### What this task involves
An exact copy of each line below is needed, with no images in it.

Saved entries:

· · · · · · ·

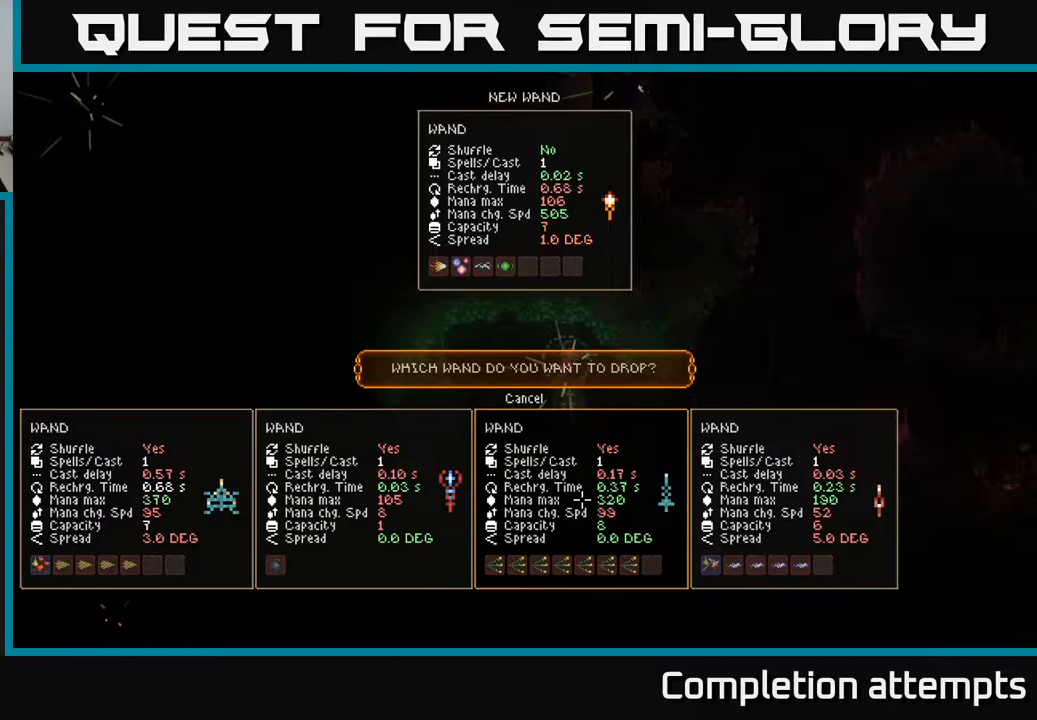
{"buttons": [], "left_stick": "center", "right_stick": "center", "events": []}
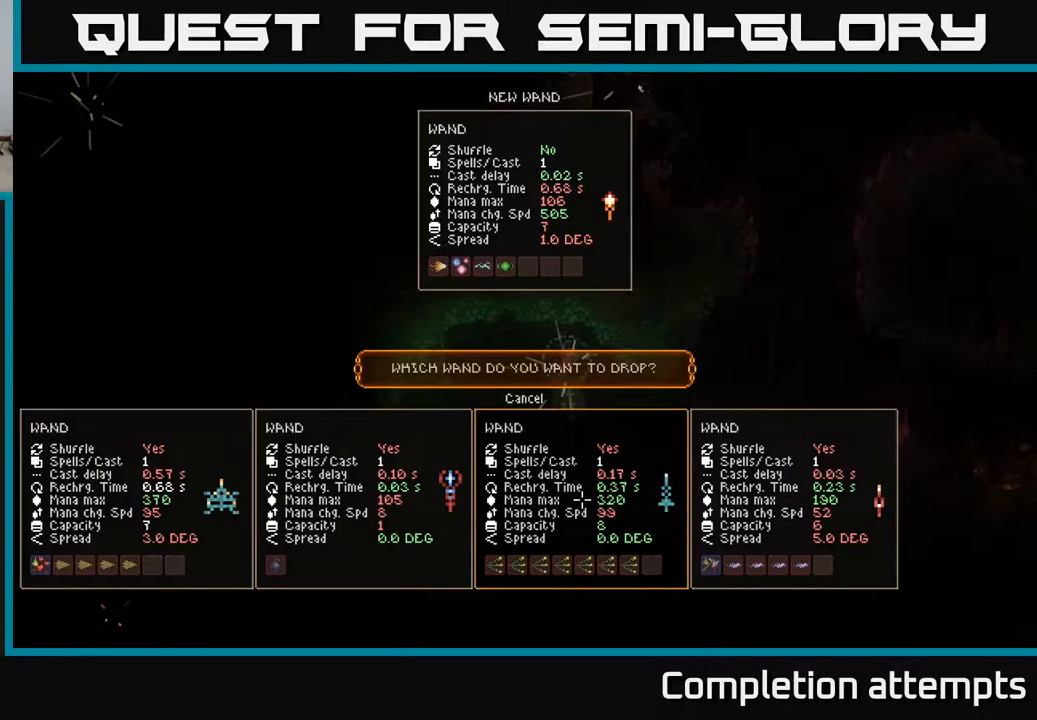
{"buttons": [], "left_stick": "center", "right_stick": "center", "events": []}
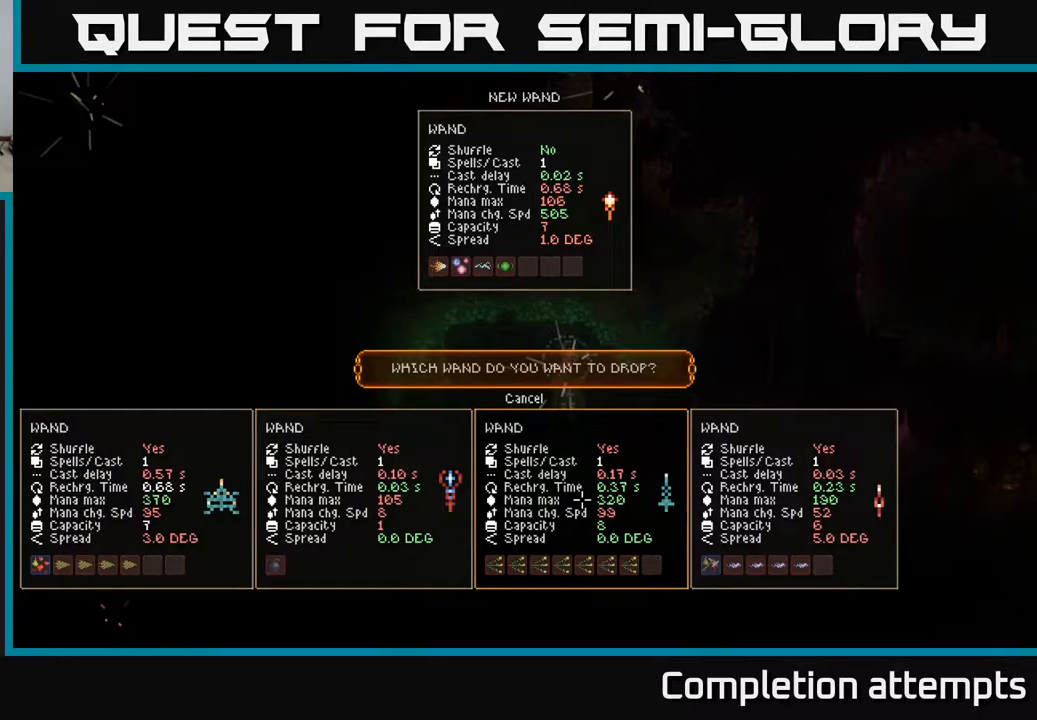
{"buttons": [], "left_stick": "center", "right_stick": "center", "events": []}
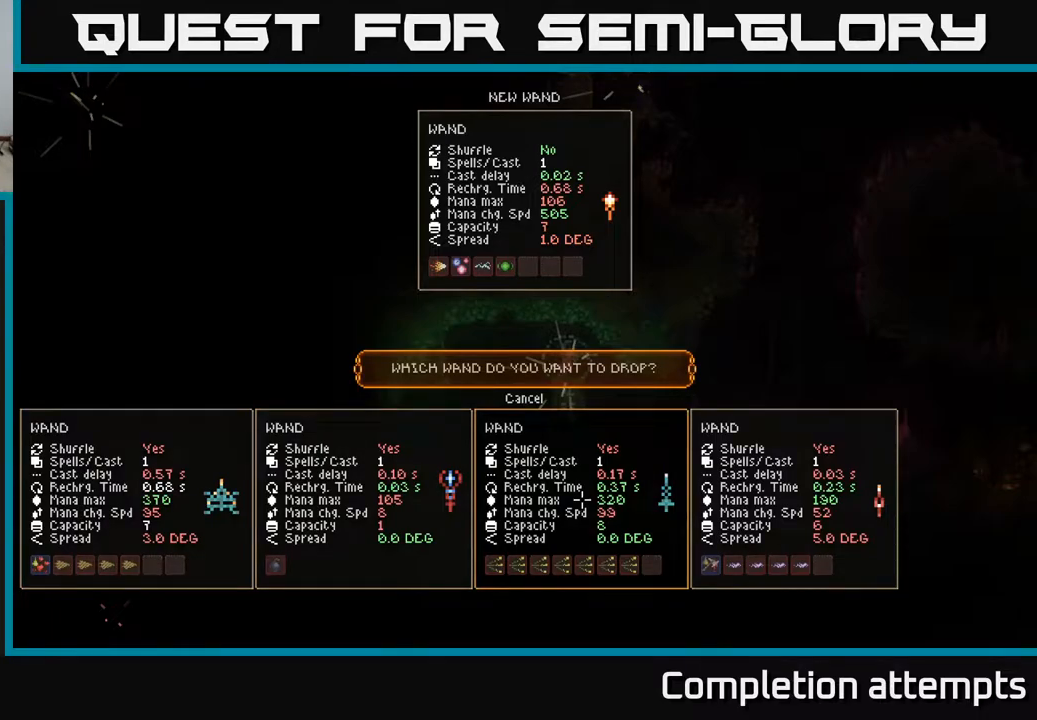
{"buttons": [], "left_stick": "center", "right_stick": "center", "events": []}
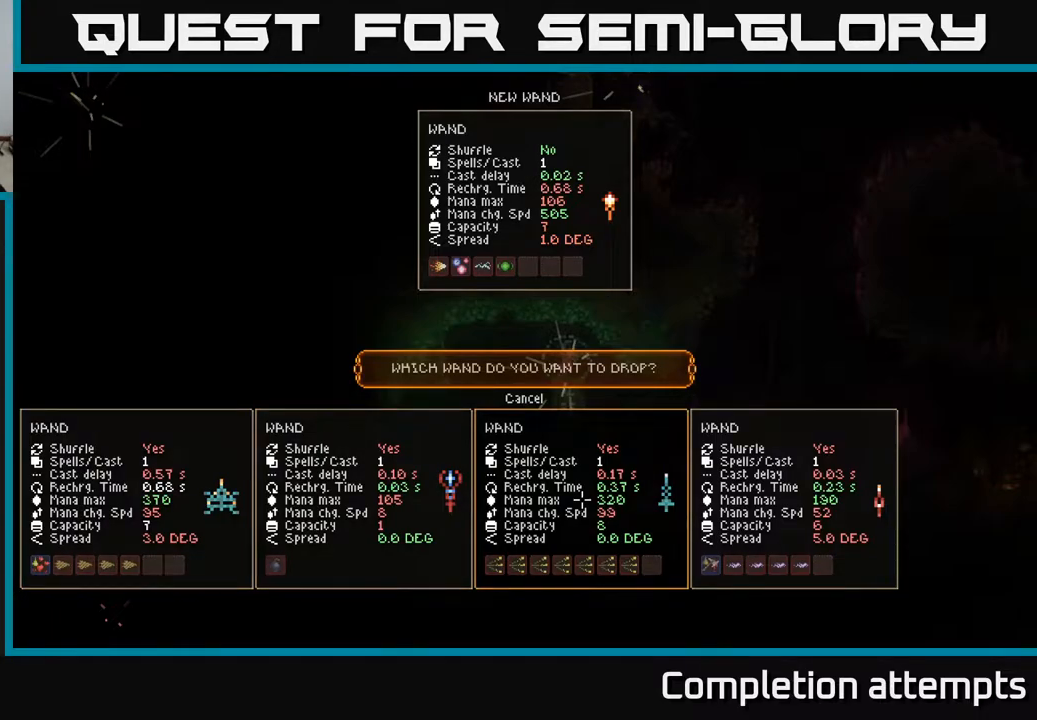
{"buttons": [], "left_stick": "center", "right_stick": "center", "events": []}
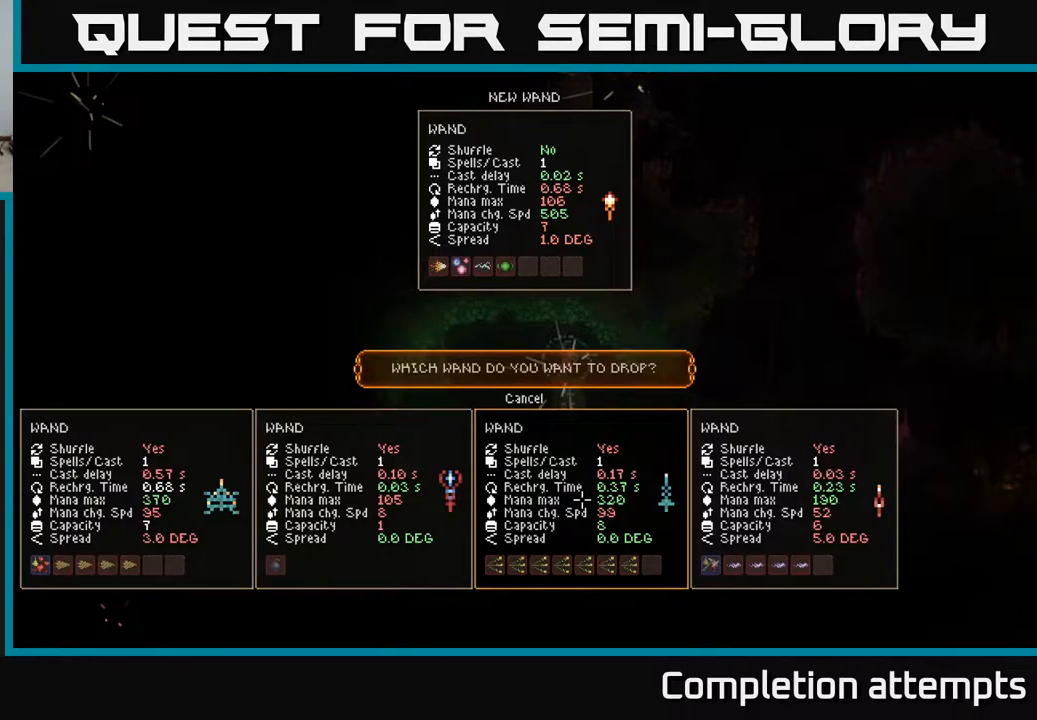
{"buttons": [], "left_stick": "center", "right_stick": "center", "events": [[367, "DPAD_LEFT", "down"], [483, "DPAD_LEFT", "up"]]}
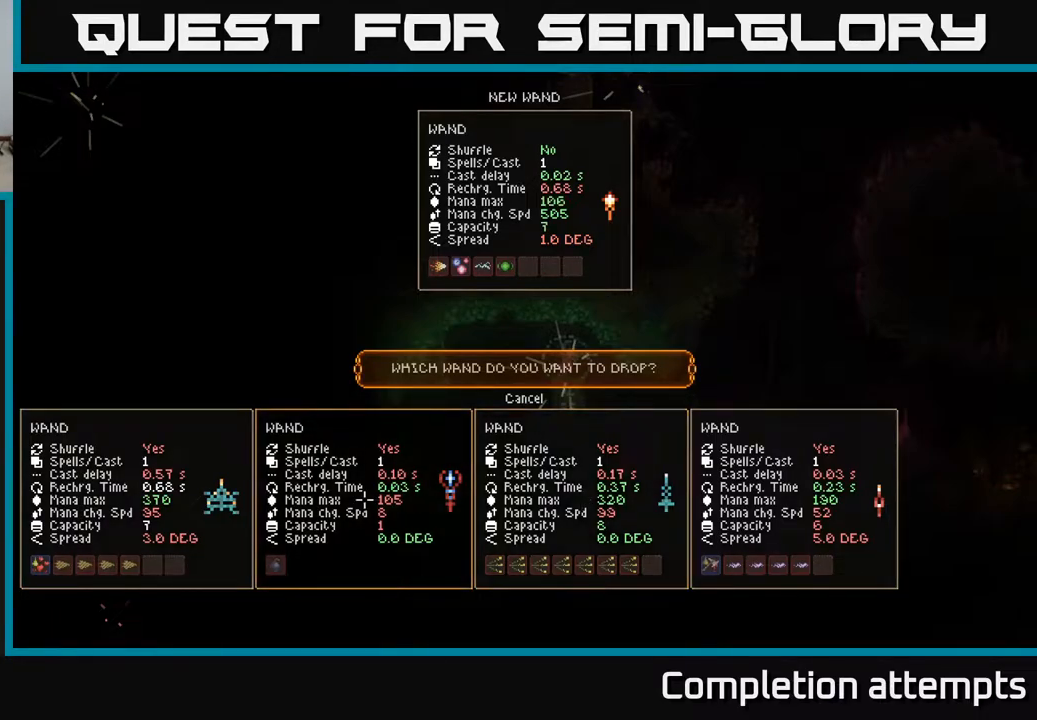
{"buttons": [], "left_stick": "center", "right_stick": "center", "events": [[250, "DPAD_RIGHT", "down"], [417, "DPAD_RIGHT", "up"]]}
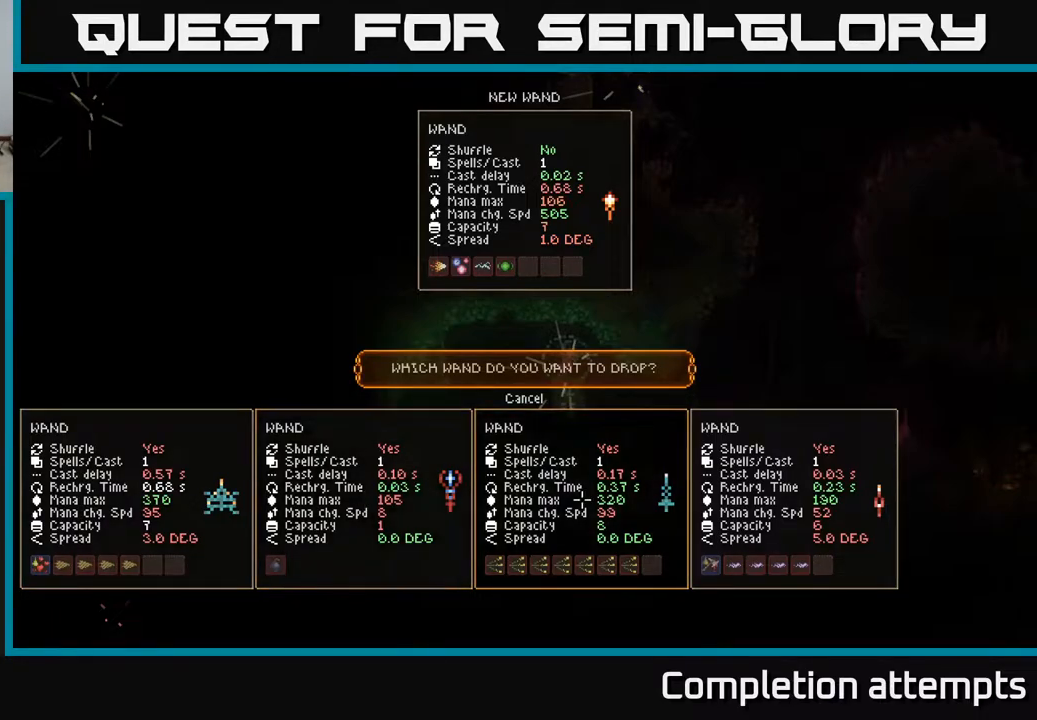
{"buttons": [], "left_stick": "center", "right_stick": "center", "events": [[117, "DPAD_RIGHT", "down"], [283, "DPAD_RIGHT", "up"]]}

· · · · · · ·

### Solved problem
{"buttons": [], "left_stick": "center", "right_stick": "center", "events": []}
{"buttons": [], "left_stick": "center", "right_stick": "center", "events": []}
{"buttons": [], "left_stick": "center", "right_stick": "center", "events": []}
{"buttons": [], "left_stick": "center", "right_stick": "center", "events": []}
{"buttons": [], "left_stick": "center", "right_stick": "center", "events": []}
{"buttons": [], "left_stick": "center", "right_stick": "center", "events": [[367, "DPAD_LEFT", "down"], [483, "DPAD_LEFT", "up"]]}
{"buttons": [], "left_stick": "center", "right_stick": "center", "events": [[250, "DPAD_RIGHT", "down"], [417, "DPAD_RIGHT", "up"]]}
{"buttons": [], "left_stick": "center", "right_stick": "center", "events": [[117, "DPAD_RIGHT", "down"], [283, "DPAD_RIGHT", "up"]]}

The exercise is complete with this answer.